Damien McCallion, chief operations officer with the HSE, told RTÉ's Morning Ireland that all of their hospitals, community services and ambulance services have looked at what they can do to mitigate the additional pressures of bank holiday weekends such as Easter.

"The actions they take are things like trying to ensure there is continuous flow of discharges right through this week and in to the weekend. So patients who are in hospital and don't need to be there and perhaps can be discharged home to other settings can do so. Ensuring there is increased availability of diagnostics and investigations over the weekend.

"Also in terms of ensuring there is appropriate medical and clinical cover over the weekend in terms of additional capacity. And separately to that many of the measures such as private hospital beds -- what we call transitional care increased beds in the private sector which we can use for discharge to support people perhaps who can't yet go home. All of those measures have been continued throughout this weekend as well."

Mr McCallion said UHL is looking at areas for improvement -- not just right across the hospital but also in the community.


"In addition to that their Medical Assessment Units -- these are units that take referrals from GP's for patients who might or might not need hospital admissions it allows them to be assessment for a period of time in Ennis, Nenagh and St John's in the city -- they are being extended to a seven-day basis.

"That is an important step. The hospital is trying to put that in to place as quickly as possible over the coming days. It is obviously dependent on staff and staff are being redeployed to assist in putting that in place immediately.

"Limerick will try to prioritise staff and bring in additional staff on a temporary basis while they fill that on a permanent basis. We are also looking at that option in relation to other places around the country."

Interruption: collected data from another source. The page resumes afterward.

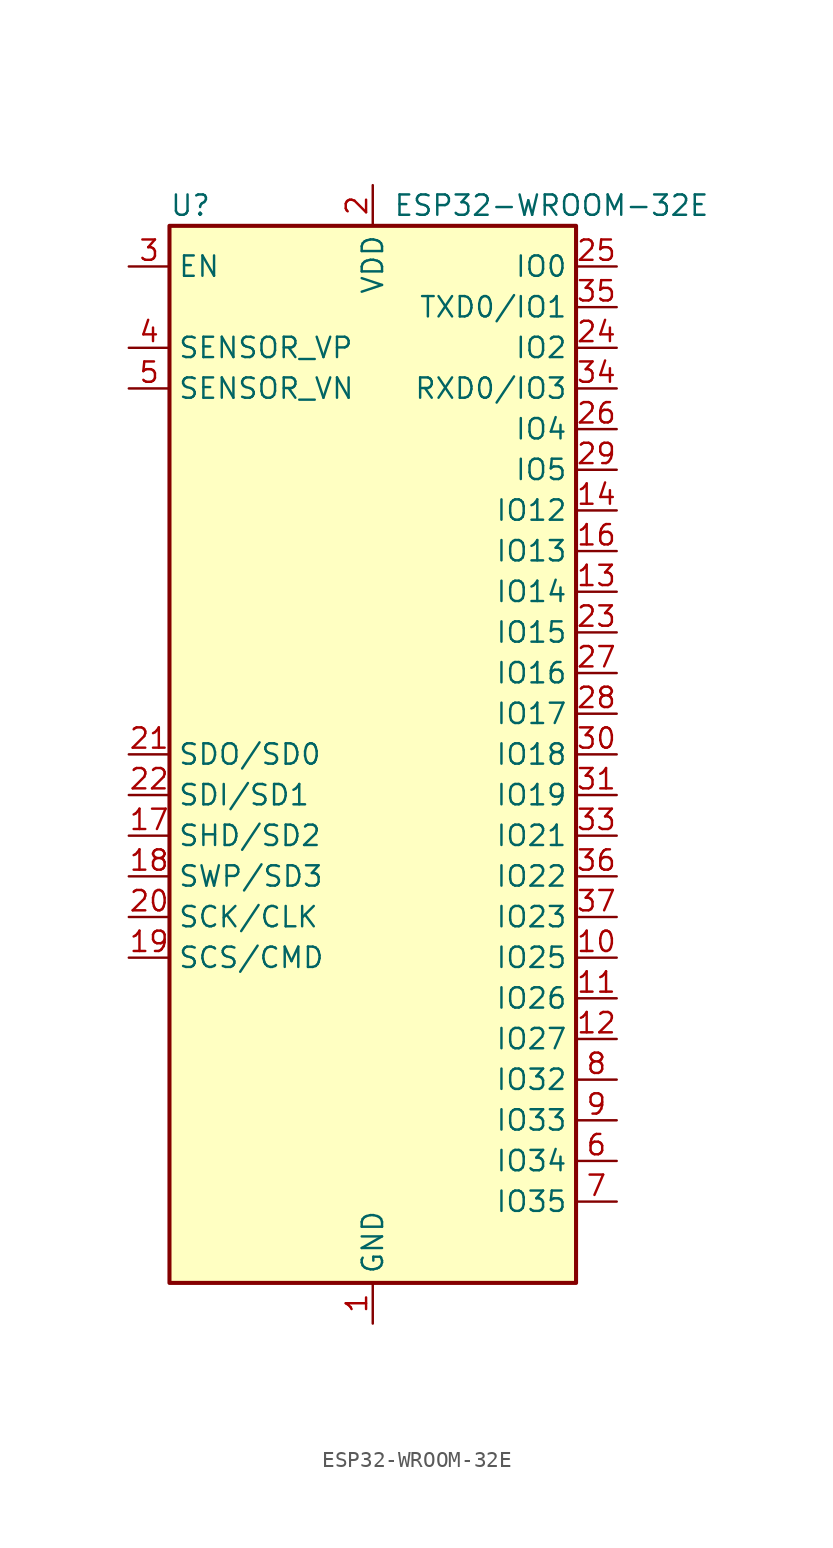
<source format=kicad_sym>
(kicad_symbol_lib
  (version 20201005)
  (generator kicad_symbol_editor)
  (symbol "Jmptable_RF_Module:ESP32-WROOM-32E"
    (property "Reference" "U"
      (at -12.7 34.29 0)
      (effects (font (size 1.27 1.27)) (justify left)))
    (property "Value" "ESP32-WROOM-32E"
      (at 1.27 34.29 0)
      (effects (font (size 1.27 1.27)) (justify left)))
    (symbol "ESP32-WROOM-32E_0_1"
      (rectangle (start -12.7 33.02) (end 12.7 -33.02) (stroke (width 0.254)) (fill (type background))))
    (symbol "ESP32-WROOM-32E_1_1"
      (pin power_in line (at 0 -35.56 90) (length 2.54) (name "GND" (effects (font (size 1.27 1.27)))) (number "1" (effects (font (size 1.27 1.27)))))
      (pin bidirectional line (at 15.24 -12.7 180) (length 2.54) (name "IO25" (effects (font (size 1.27 1.27)))) (number "10" (effects (font (size 1.27 1.27)))))
      (pin bidirectional line (at 15.24 -15.24 180) (length 2.54) (name "IO26" (effects (font (size 1.27 1.27)))) (number "11" (effects (font (size 1.27 1.27)))))
      (pin bidirectional line (at 15.24 -17.78 180) (length 2.54) (name "IO27" (effects (font (size 1.27 1.27)))) (number "12" (effects (font (size 1.27 1.27)))))
      (pin bidirectional line (at 15.24 10.16 180) (length 2.54) (name "IO14" (effects (font (size 1.27 1.27)))) (number "13" (effects (font (size 1.27 1.27)))))
      (pin bidirectional line (at 15.24 15.24 180) (length 2.54) (name "IO12" (effects (font (size 1.27 1.27)))) (number "14" (effects (font (size 1.27 1.27)))))
      (pin passive line (at 0 -35.56 90) (length 2.54) hide (name "GND" (effects (font (size 1.27 1.27)))) (number "15" (effects (font (size 1.27 1.27)))))
      (pin bidirectional line (at 15.24 12.7 180) (length 2.54) (name "IO13" (effects (font (size 1.27 1.27)))) (number "16" (effects (font (size 1.27 1.27)))))
      (pin bidirectional line (at -15.24 -5.08 0) (length 2.54) (name "SHD/SD2" (effects (font (size 1.27 1.27)))) (number "17" (effects (font (size 1.27 1.27)))))
      (pin bidirectional line (at -15.24 -7.62 0) (length 2.54) (name "SWP/SD3" (effects (font (size 1.27 1.27)))) (number "18" (effects (font (size 1.27 1.27)))))
      (pin bidirectional line (at -15.24 -12.7 0) (length 2.54) (name "SCS/CMD" (effects (font (size 1.27 1.27)))) (number "19" (effects (font (size 1.27 1.27)))))
      (pin power_in line (at 0 35.56 270) (length 2.54) (name "VDD" (effects (font (size 1.27 1.27)))) (number "2" (effects (font (size 1.27 1.27)))))
      (pin bidirectional line (at -15.24 -10.16 0) (length 2.54) (name "SCK/CLK" (effects (font (size 1.27 1.27)))) (number "20" (effects (font (size 1.27 1.27)))))
      (pin bidirectional line (at -15.24 0 0) (length 2.54) (name "SDO/SD0" (effects (font (size 1.27 1.27)))) (number "21" (effects (font (size 1.27 1.27)))))
      (pin bidirectional line (at -15.24 -2.54 0) (length 2.54) (name "SDI/SD1" (effects (font (size 1.27 1.27)))) (number "22" (effects (font (size 1.27 1.27)))))
      (pin bidirectional line (at 15.24 7.62 180) (length 2.54) (name "IO15" (effects (font (size 1.27 1.27)))) (number "23" (effects (font (size 1.27 1.27)))))
      (pin bidirectional line (at 15.24 25.4 180) (length 2.54) (name "IO2" (effects (font (size 1.27 1.27)))) (number "24" (effects (font (size 1.27 1.27)))))
      (pin bidirectional line (at 15.24 30.48 180) (length 2.54) (name "IO0" (effects (font (size 1.27 1.27)))) (number "25" (effects (font (size 1.27 1.27)))))
      (pin bidirectional line (at 15.24 20.32 180) (length 2.54) (name "IO4" (effects (font (size 1.27 1.27)))) (number "26" (effects (font (size 1.27 1.27)))))
      (pin bidirectional line (at 15.24 5.08 180) (length 2.54) (name "IO16" (effects (font (size 1.27 1.27)))) (number "27" (effects (font (size 1.27 1.27)))))
      (pin bidirectional line (at 15.24 2.54 180) (length 2.54) (name "IO17" (effects (font (size 1.27 1.27)))) (number "28" (effects (font (size 1.27 1.27)))))
      (pin bidirectional line (at 15.24 17.78 180) (length 2.54) (name "IO5" (effects (font (size 1.27 1.27)))) (number "29" (effects (font (size 1.27 1.27)))))
      (pin input line (at -15.24 30.48 0) (length 2.54) (name "EN" (effects (font (size 1.27 1.27)))) (number "3" (effects (font (size 1.27 1.27)))))
      (pin bidirectional line (at 15.24 0 180) (length 2.54) (name "IO18" (effects (font (size 1.27 1.27)))) (number "30" (effects (font (size 1.27 1.27)))))
      (pin bidirectional line (at 15.24 -2.54 180) (length 2.54) (name "IO19" (effects (font (size 1.27 1.27)))) (number "31" (effects (font (size 1.27 1.27)))))
      (pin unconnected line (at -12.7 -27.94 0) (length 2.54) hide (name "NC" (effects (font (size 1.27 1.27)))) (number "32" (effects (font (size 1.27 1.27)))))
      (pin bidirectional line (at 15.24 -5.08 180) (length 2.54) (name "IO21" (effects (font (size 1.27 1.27)))) (number "33" (effects (font (size 1.27 1.27)))))
      (pin bidirectional line (at 15.24 22.86 180) (length 2.54) (name "RXD0/IO3" (effects (font (size 1.27 1.27)))) (number "34" (effects (font (size 1.27 1.27)))))
      (pin bidirectional line (at 15.24 27.94 180) (length 2.54) (name "TXD0/IO1" (effects (font (size 1.27 1.27)))) (number "35" (effects (font (size 1.27 1.27)))))
      (pin bidirectional line (at 15.24 -7.62 180) (length 2.54) (name "IO22" (effects (font (size 1.27 1.27)))) (number "36" (effects (font (size 1.27 1.27)))))
      (pin bidirectional line (at 15.24 -10.16 180) (length 2.54) (name "IO23" (effects (font (size 1.27 1.27)))) (number "37" (effects (font (size 1.27 1.27)))))
      (pin passive line (at 0 -35.56 90) (length 2.54) hide (name "GND" (effects (font (size 1.27 1.27)))) (number "38" (effects (font (size 1.27 1.27)))))
      (pin passive line (at 0 -35.56 90) (length 2.54) hide (name "GND" (effects (font (size 1.27 1.27)))) (number "39" (effects (font (size 1.27 1.27)))))
      (pin input line (at -15.24 25.4 0) (length 2.54) (name "SENSOR_VP" (effects (font (size 1.27 1.27)))) (number "4" (effects (font (size 1.27 1.27)))))
      (pin input line (at -15.24 22.86 0) (length 2.54) (name "SENSOR_VN" (effects (font (size 1.27 1.27)))) (number "5" (effects (font (size 1.27 1.27)))))
      (pin input line (at 15.24 -25.4 180) (length 2.54) (name "IO34" (effects (font (size 1.27 1.27)))) (number "6" (effects (font (size 1.27 1.27)))))
      (pin input line (at 15.24 -27.94 180) (length 2.54) (name "IO35" (effects (font (size 1.27 1.27)))) (number "7" (effects (font (size 1.27 1.27)))))
      (pin bidirectional line (at 15.24 -20.32 180) (length 2.54) (name "IO32" (effects (font (size 1.27 1.27)))) (number "8" (effects (font (size 1.27 1.27)))))
      (pin bidirectional line (at 15.24 -22.86 180) (length 2.54) (name "IO33" (effects (font (size 1.27 1.27)))) (number "9" (effects (font (size 1.27 1.27))))))))
</source>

Meanwhile, the INMO has called on the HSE to take specific steps to prevent chaos in Irish hospitals over the weekend.


INMO General Secretary Phil Ní Sheaghdha said their members are concerned at the very high levels of overcrowding leading into the Easter period.

"We have set out the necessary immediate steps that must be taken to alleviate pressure across hospital sites. We know that after every bank holiday there is a predictable surge in the number of people on trolleys.

"Therefore, all efforts to increase discharges, including over the long weekend period must be undertaken. Where it is available additional capacity must be obtained from the private sector and alternative care pathways in the community must be utilised.”